-------- Data records

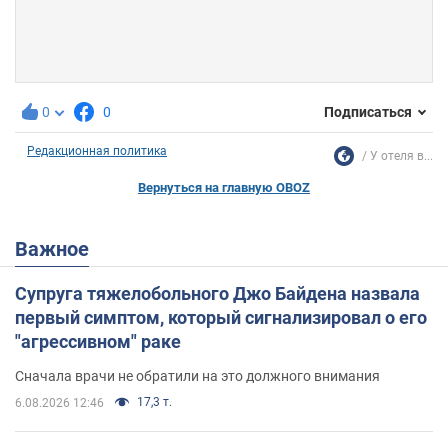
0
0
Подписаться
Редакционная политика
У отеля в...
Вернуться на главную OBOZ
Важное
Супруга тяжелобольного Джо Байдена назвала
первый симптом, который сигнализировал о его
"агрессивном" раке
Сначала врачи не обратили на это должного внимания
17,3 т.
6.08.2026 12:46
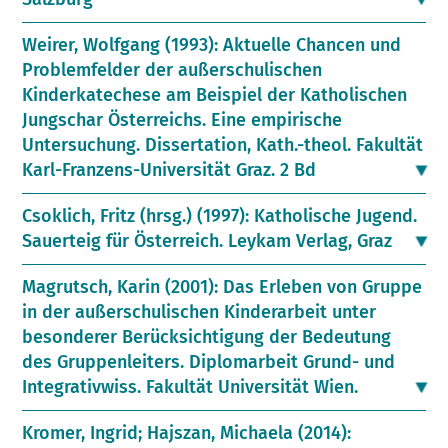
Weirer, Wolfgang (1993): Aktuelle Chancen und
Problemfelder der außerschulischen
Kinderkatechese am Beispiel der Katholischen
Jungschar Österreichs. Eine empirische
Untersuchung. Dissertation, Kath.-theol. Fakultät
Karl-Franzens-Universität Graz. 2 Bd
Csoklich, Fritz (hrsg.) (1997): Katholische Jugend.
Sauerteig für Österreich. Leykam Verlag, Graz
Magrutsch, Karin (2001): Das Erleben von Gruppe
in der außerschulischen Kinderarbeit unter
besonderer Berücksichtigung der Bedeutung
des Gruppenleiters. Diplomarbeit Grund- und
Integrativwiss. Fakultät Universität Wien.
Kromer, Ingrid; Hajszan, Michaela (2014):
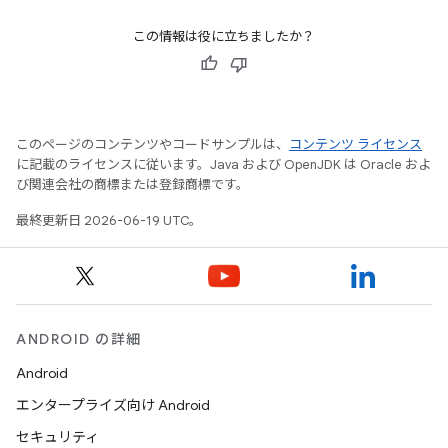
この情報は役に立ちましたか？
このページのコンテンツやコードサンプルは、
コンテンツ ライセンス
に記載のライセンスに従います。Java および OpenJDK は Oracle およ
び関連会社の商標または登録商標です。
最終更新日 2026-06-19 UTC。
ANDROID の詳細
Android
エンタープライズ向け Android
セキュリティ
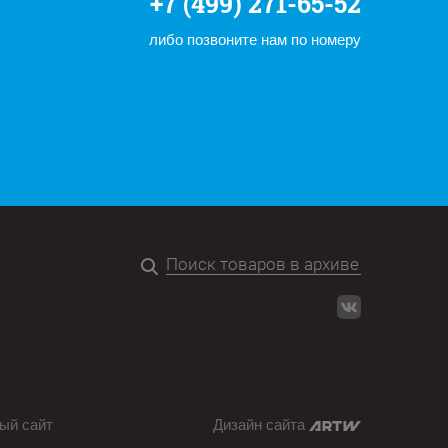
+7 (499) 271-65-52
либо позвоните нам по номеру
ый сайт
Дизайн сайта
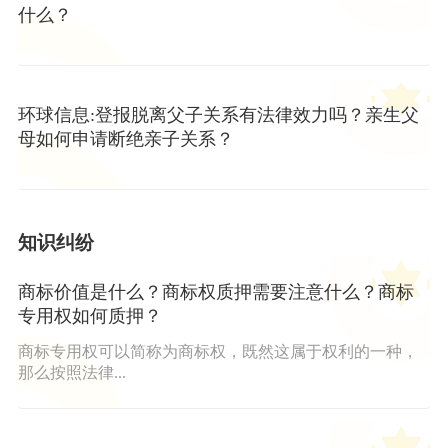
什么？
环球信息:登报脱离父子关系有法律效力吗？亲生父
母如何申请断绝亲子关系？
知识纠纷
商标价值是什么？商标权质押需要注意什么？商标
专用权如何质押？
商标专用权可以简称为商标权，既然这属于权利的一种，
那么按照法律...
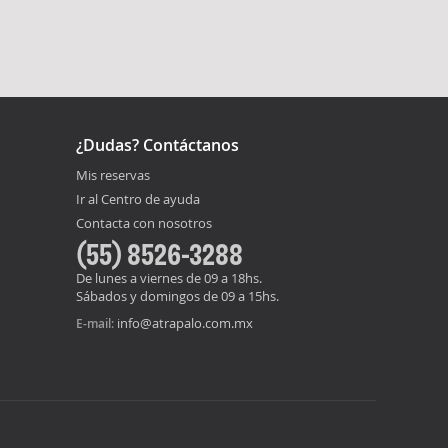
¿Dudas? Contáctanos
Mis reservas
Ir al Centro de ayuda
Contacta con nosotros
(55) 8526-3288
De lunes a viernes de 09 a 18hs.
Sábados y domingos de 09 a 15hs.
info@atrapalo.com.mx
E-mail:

----------------

» Work task
Give the lines of the items as a Markdown table with the columns Row and Line, starting from the beginning of the items and ending with the line that contains "Kromer, Ingrid; Hajszan, Michaela". Leave out blank lines and the pictures.

» Answer space
| Row | Line |
|---|---|
| 1 | 0 |
| 2 | 0 |
| 3 | Подписаться |
| 4 | Редакционная политика |
| 5 | У отеля в... |
| 6 | Вернуться на главную OBOZ |
| 7 | Важное |
| 8 | Супруга тяжелобольного Джо Байдена назвала |
| 9 | первый симптом, который сигнализировал о его |
| 10 | "агрессивном" раке |
| 11 | Сначала врачи не обратили на это должного внимания |
| 12 | 17,3 т. |
| 13 | 6.08.2026 12:46 |
| 14 | Weirer, Wolfgang (1993): Aktuelle Chancen und |
| 15 | Problemfelder der außerschulischen |
| 16 | Kinderkatechese am Beispiel der Katholischen |
| 17 | Jungschar Österreichs. Eine empirische |
| 18 | Untersuchung. Dissertation, Kath.-theol. Fakultät |
| 19 | Karl-Franzens-Universität Graz. 2 Bd |
| 20 | Csoklich, Fritz (hrsg.) (1997): Katholische Jugend. |
| 21 | Sauerteig für Österreich. Leykam Verlag, Graz |
| 22 | Magrutsch, Karin (2001): Das Erleben von Gruppe |
| 23 | in der außerschulischen Kinderarbeit unter |
| 24 | besonderer Berücksichtigung der Bedeutung |
| 25 | des Gruppenleiters. Diplomarbeit Grund- und |
| 26 | Integrativwiss. Fakultät Universität Wien. |
| 27 | Kromer, Ingrid; Hajszan, Michaela (2014): |